Action That Matters
Practical significance provides a basis for action
by Ronald D. Snee and Roger W. Hoerl
Suppose you’re using a control chart to monitor the performance of an important process. You observe some points outside the control limits. These observed points, however, don’t seem to cause any real problem with the process or its output. What action or inaction do you take?
Suppose in another situation you run an experiment with the objective of improving the yield of an important process. You find a way to increase yield by 1%, but this solution will require a significant capital investment to implement. Your finance department suggests this capital expense will not pay for itself for several years. What action do you take?
Data collection and statistical analysis have long been an integral part of process and product development, control and improvement, and they continue to grow in importance. Such studies result in questions like those earlier. One of the lingering questions is how you should interpret and take action on a statistical analysis. Curiously, the practical issue of when it makes sense to act on statistical results is discussed little in the statistics and quality literature, including textbooks. The assumption seems to be that anything detected in statistical analyses is actionable.
This issue relates to the difference between statistical significance—how confident we can be that an effect is real—and practical significance—whether the effect is important enough to be acted on.

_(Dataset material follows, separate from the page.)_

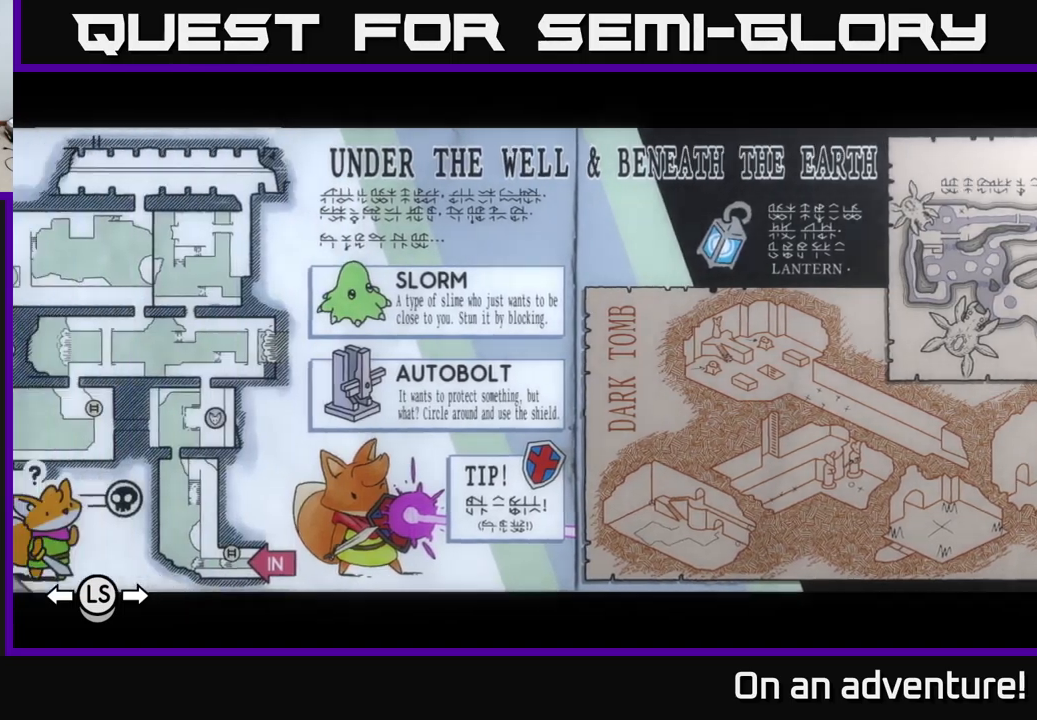
{"buttons": [], "left_stick": "center", "right_stick": "center", "events": [[17, "DPAD_LEFT", "up"]]}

Unfortunately, analysts often simply note that an effect is "significant," without clarification, exacerbating the confusion.
We argue that you should be most concerned about practical significance of results because practical significance determines what action, if any, should be taken. This column provides guidance on how to determine the practical significance of results, and combining this with statistical significance, decide on an appropriate course of action. Examples are included to illustrate the proposed analysis and decision-making processes.
What is statistical significance?
Stating that an effect (for example, the average response to a pharmaceutical) is statistically significant implies that the observed effect is larger than can reasonably be attributed to random variation. In other words, you can be confident there really is an effect—that is, the drug has some effect. It is detectable. The metric commonly used to assess statistical significance is the so-called p-value, or the probability of obtaining a result "this unusual," assuming the hypothesis of no effect (that is, assuming the drug has no effect whatsoever). A common rule of thumb used in practice is to say that the observed effect is statistically significant if p < 0.05. This would mean that an observed drug effect of this magnitude would occur less than 5% of the time in a clinical trial if the drug had, in reality, no effect whatsoever.
Obviously, p < 0.05 is just a rule of thumb. There is no science to justify it. Unfortunately, some journals have interpreted this simple rule as a scientific fact and won’t publish research unless the p-value is lower than 0.05. The logical result is that researchers may be tempted to manipulate the data and the analysis until they achieve p < 0.05. Obviously, this is not sound application of the scientific method. To help clarify the issue, the American Statistical Association recently published a statement on the context, process and purpose of p-values.1
Beyond misinterpreting the 0.05 threshold, p-values have other critical limitations. If the process variation (noise) is small, an effect may be statistically significant but of no practical importance. Further, elementary probability shows that the p-value also depends on sample size. If the sample size is large (as in big data studies, for example), small differences can attain statistical significance. This explains why p-values are rarely used in big data analytics. Conversely, an important effect may go unnoticed because of low sample size or large process variation, producing a p-value greater than 0.05. Certainly, we should follow up on important results, regardless of the p-value.
Unfortunately, statistical significance does not determine practical significance—the real importance of the effect, nor vice versa. The principal value of attaining statistical significance is to be confident in the statistical results, and our subsequent action. In short, both types of significance must be considered to respond appropriately to statistical studies. This is another reason why we feel it is unfortunate that so few books discuss this critical consideration.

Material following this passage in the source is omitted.